■ Problem statement:
Copy out the data word for word. The images are not part of the copy.

■ Data to examine:
<<<<

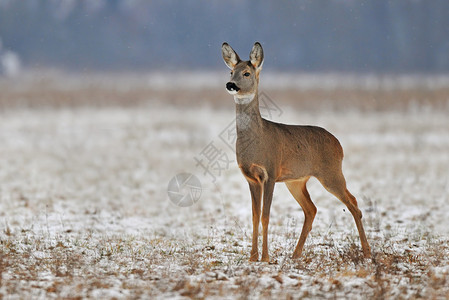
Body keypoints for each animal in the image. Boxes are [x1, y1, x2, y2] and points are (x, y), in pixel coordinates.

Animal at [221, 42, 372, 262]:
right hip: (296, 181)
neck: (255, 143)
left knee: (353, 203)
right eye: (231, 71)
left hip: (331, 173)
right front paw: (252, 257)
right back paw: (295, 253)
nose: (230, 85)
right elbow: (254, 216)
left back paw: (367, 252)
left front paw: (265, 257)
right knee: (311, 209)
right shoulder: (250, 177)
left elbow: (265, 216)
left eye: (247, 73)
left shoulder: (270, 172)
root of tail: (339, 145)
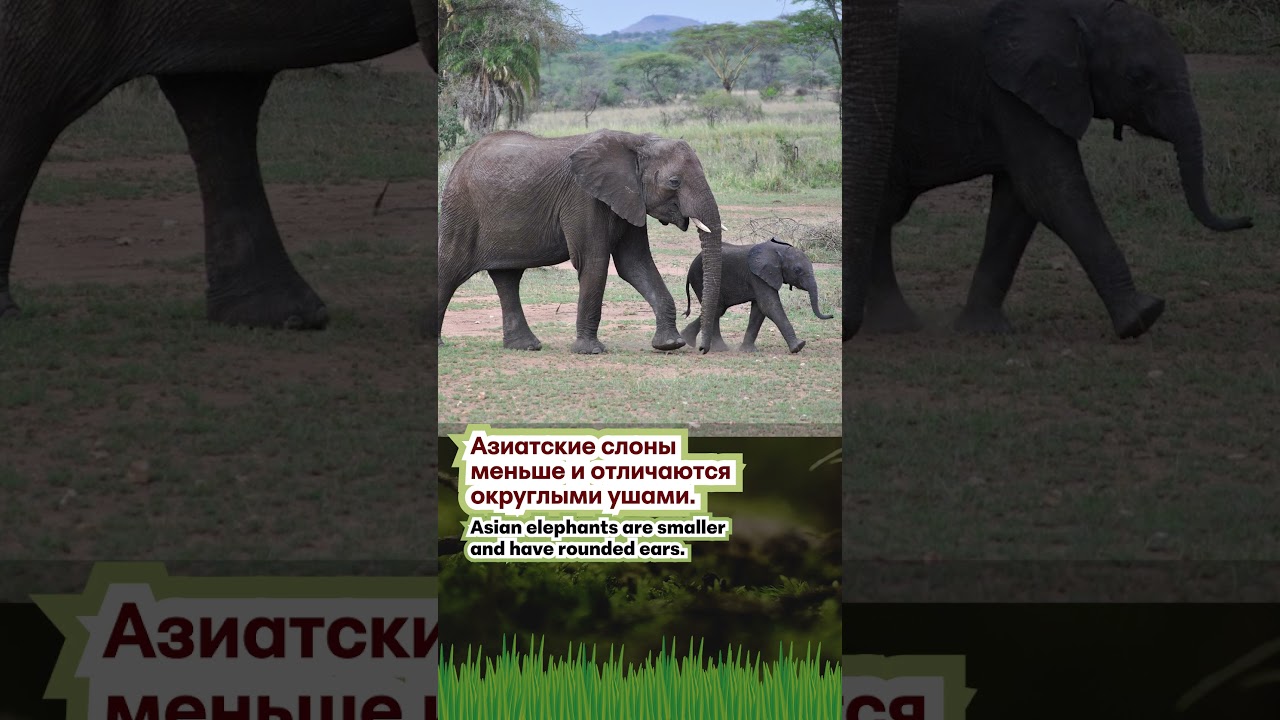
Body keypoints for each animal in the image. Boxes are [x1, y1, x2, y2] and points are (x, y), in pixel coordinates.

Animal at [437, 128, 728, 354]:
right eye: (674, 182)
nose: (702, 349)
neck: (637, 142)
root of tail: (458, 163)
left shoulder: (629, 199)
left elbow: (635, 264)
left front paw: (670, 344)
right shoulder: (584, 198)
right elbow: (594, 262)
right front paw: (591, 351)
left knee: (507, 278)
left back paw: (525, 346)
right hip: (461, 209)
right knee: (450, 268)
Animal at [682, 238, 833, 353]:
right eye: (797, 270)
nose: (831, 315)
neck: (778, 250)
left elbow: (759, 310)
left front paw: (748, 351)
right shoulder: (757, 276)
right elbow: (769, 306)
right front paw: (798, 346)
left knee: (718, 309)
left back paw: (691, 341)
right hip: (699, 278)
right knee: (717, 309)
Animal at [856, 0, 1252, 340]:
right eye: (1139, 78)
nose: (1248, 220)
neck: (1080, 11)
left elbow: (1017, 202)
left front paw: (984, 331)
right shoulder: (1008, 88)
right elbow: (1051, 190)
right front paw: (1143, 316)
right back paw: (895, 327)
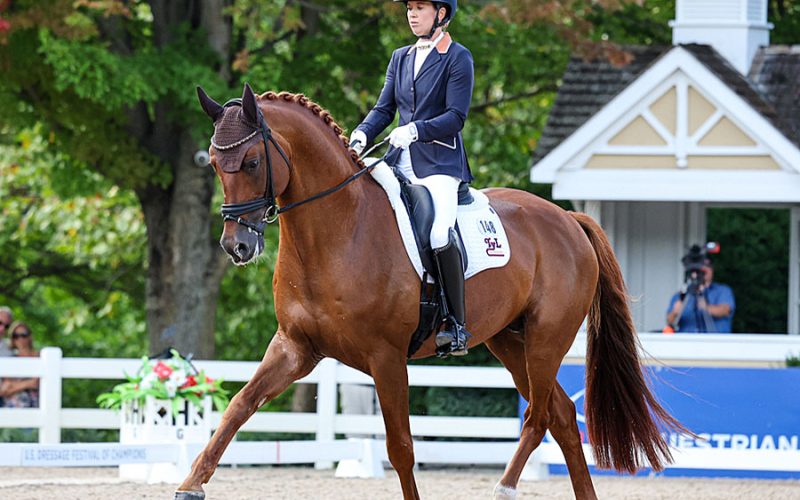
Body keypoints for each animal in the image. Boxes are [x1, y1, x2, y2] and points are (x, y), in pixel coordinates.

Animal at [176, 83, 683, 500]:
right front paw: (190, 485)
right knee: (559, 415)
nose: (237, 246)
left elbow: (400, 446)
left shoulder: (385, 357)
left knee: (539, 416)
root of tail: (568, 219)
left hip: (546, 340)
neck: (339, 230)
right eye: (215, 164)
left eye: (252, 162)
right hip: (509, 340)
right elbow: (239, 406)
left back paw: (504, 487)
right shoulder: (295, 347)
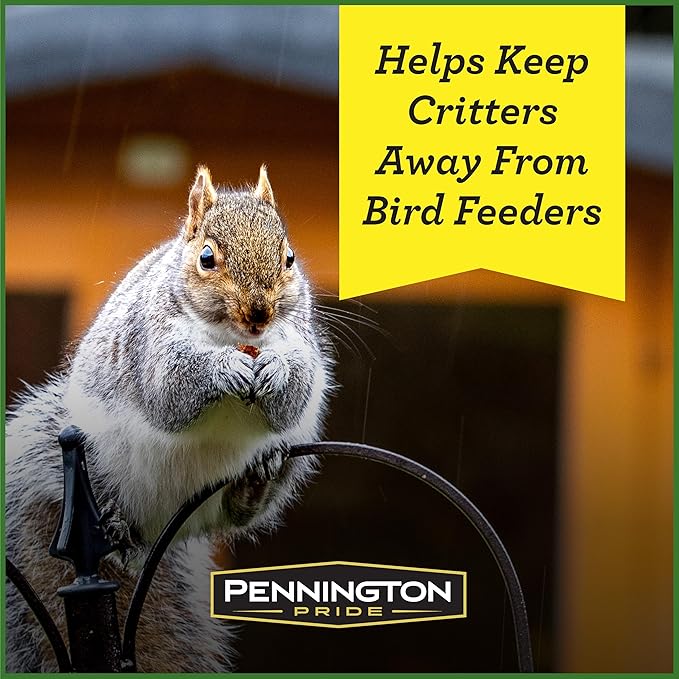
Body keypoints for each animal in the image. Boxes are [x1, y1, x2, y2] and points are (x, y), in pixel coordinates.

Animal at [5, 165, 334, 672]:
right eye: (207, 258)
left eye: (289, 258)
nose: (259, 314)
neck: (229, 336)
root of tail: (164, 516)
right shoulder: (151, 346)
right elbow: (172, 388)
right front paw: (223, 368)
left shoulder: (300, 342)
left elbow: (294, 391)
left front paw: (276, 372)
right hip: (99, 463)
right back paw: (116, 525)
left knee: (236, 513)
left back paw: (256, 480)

>>>>

■ Your response:
Body keypoints for each animal in the image. Boxes are [x1, y1, x2, y2] and points are (x, y), in pixel coordinates.

Animal at [221, 42, 372, 262]:
right hip: (296, 181)
neck: (255, 143)
left knee: (353, 203)
right eye: (231, 71)
left hip: (331, 173)
right front paw: (252, 257)
right back paw: (295, 253)
nose: (230, 85)
right elbow: (254, 216)
left back paw: (367, 252)
left front paw: (265, 257)
right knee: (311, 209)
right shoulder: (250, 177)
left elbow: (265, 216)
left eye: (247, 73)
left shoulder: (270, 172)
root of tail: (339, 145)
Body keypoints for each animal in the image. Boxes are [x1, y1, x2, y2] and points are (x, y), in pixel coordinates.

Animal at [437, 128, 728, 354]:
right eye: (674, 182)
nose: (702, 349)
neck: (637, 142)
root of tail: (458, 163)
left shoulder: (629, 199)
left elbow: (635, 264)
left front paw: (670, 344)
right shoulder: (584, 198)
right elbow: (594, 262)
right front paw: (591, 351)
left knee: (507, 278)
left back paw: (525, 346)
right hip: (461, 209)
right knee: (450, 268)
Animal at [682, 238, 833, 353]:
right eye: (797, 270)
nose: (831, 315)
neck: (778, 250)
left elbow: (759, 310)
left front paw: (748, 351)
right shoulder: (757, 276)
right elbow: (769, 306)
right front paw: (798, 346)
left knee: (718, 309)
left back paw: (691, 341)
right hip: (699, 278)
right knee: (717, 309)
Animal at [856, 0, 1252, 340]:
right eye: (1139, 78)
nose: (1248, 220)
neck: (1080, 11)
left elbow: (1017, 202)
left front paw: (984, 331)
right shoulder: (1008, 88)
right elbow: (1051, 190)
right front paw: (1143, 316)
right back paw: (895, 327)
Body keypoints for each animal in the image. Boxes are [x1, y1, x2, y2] and points are (x, y), in pixel coordinates.

Animal at [176, 83, 683, 500]:
right front paw: (190, 485)
right knee: (559, 415)
nose: (237, 246)
left elbow: (400, 446)
left shoulder: (385, 357)
left knee: (539, 416)
root of tail: (568, 219)
left hip: (546, 340)
neck: (339, 230)
right eye: (215, 164)
left eye: (252, 162)
right hip: (509, 340)
right elbow: (239, 406)
left back paw: (504, 487)
right shoulder: (295, 347)
Body keypoints for each animal in the image. Boxes are [x1, y1, x2, y2] and points are (x, y), in pixel coordinates.

Animal at [5, 165, 334, 672]:
right eye: (207, 258)
left eye: (289, 258)
nose: (259, 314)
neck: (229, 336)
root of tail: (164, 516)
right shoulder: (151, 346)
right elbow: (172, 388)
right front paw: (223, 368)
left shoulder: (300, 342)
left elbow: (294, 391)
left front paw: (276, 372)
right hip: (99, 463)
right back paw: (116, 525)
left knee: (236, 513)
left back paw: (256, 480)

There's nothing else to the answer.